I think it’s important to at least acknowledge the importance of the institution, the public space, because some people are kind of like “Well, everybody’s got pretty good home theatres now… Do you even need it?” That’s the big leap you just can’t make. Sometimes it’s hard to articulate [what makes cinemas special] but I always tell people it’s about life experiences… you have those great experiences with movies, and it’s the place, it’s the community around you, or even if it was a sparsely attended movie, it’s remembering the whole experience of watching it in a theatre. Ask people about their top movie-going experiences and no one’s going to say “Oh, that afternoon I sat on this side of my couch…” Even if they didn’t hit pause and go to the bathroom, it’s never going to be that, it’s always going to be a public space. We’re communal beings…
And not to forget, obviously, the presentation itself: the big screen, that perfect sound; hopefully a 35mm print, but I’m not going to be too high-horse about that; if it’s a digital projection of a more recent film that’s okay too. But the centrality of the communal experience is very important. We can all look at the great artworks of all time in books, but there’s nothing like being at the show. Twenty years from now, you’re not going to think back to that, “Oh, that Kiarostami retrospective, I saw those films in one week on my TV…” No, it’s, “Remember that time we were all watching that…” whatever; fill in the blank.
I’m not saying anything original, but I’m interested in how we process the experience of cinema; how it lingers in the memory. It’s not just taking in information… It does sometimes feel like we’re on some sci fi [trajectory towards] getting information injected straight into our brains, like “I’ve seen every movie and read every book! I don’t remember it but they’re all in there…” Are you just taking in information or are you having a human experience?
The streamers were sort of in the driving seat even before the pandemic, so I think this just exacerbates that historical turn; it works well for them. I fear what the next round will be – I think most people do. I think we’re just trying not to go extinct here. I guess after extinction life comes back, usually in some different form, but hopefully we’re not the dinosaurs. Things can always be better but survival is at the top of the list right now.
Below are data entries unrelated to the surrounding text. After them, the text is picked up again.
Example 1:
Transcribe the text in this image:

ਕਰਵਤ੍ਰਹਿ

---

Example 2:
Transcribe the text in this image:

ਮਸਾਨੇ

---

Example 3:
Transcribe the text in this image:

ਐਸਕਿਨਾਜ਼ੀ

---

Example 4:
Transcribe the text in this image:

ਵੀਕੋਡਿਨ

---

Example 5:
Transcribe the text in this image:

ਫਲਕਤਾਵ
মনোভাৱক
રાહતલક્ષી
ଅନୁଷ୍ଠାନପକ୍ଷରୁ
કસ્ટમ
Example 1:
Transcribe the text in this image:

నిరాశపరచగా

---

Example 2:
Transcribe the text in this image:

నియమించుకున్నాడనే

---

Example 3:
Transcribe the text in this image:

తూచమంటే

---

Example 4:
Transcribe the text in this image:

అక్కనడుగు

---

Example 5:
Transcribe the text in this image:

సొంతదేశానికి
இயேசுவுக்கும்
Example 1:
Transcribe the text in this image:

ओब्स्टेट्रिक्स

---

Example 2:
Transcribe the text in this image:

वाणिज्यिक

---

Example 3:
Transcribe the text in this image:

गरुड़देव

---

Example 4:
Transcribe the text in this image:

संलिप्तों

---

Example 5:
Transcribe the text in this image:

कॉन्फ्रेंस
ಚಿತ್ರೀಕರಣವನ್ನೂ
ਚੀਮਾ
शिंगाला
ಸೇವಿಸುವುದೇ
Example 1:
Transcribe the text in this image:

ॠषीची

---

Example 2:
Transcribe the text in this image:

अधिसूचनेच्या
If we can have back the spaces, the theatres, the people going to movies, that’s a good start; then we can argue about theatrical runs versus streaming titles and all that stuff. That’s kind of a champagne problem at this point.
But I think people won’t have forgotten the big-screen experience. I’d like to think we’re pretty mind-wired for it – for different content in different [contexts]. As far I can tell most people are streaming a lot of TV – the buzz is The Crown or whatever’s the latest thing… I don’t know, they could be changing. Netflix has premiered quite a few good movies. I’m doing a thing [at Austin Film Society] soon with Charlie Kaufman and his new movie. So I try not to be exclusionary at all. Filmmakers are just making their movies…
Personally, like a lot of people, I’m fine – it’s kind of petty, but I’m keeping really busy. I’m in post-production on some things, I’m writing… for us older guys, it’s a quieter time; you make the best of it. But I would hate to be a young person in this. I think of myself in my twenties: I’d be climbing the wall right now. It’s not the stage of life where you want to be locked up.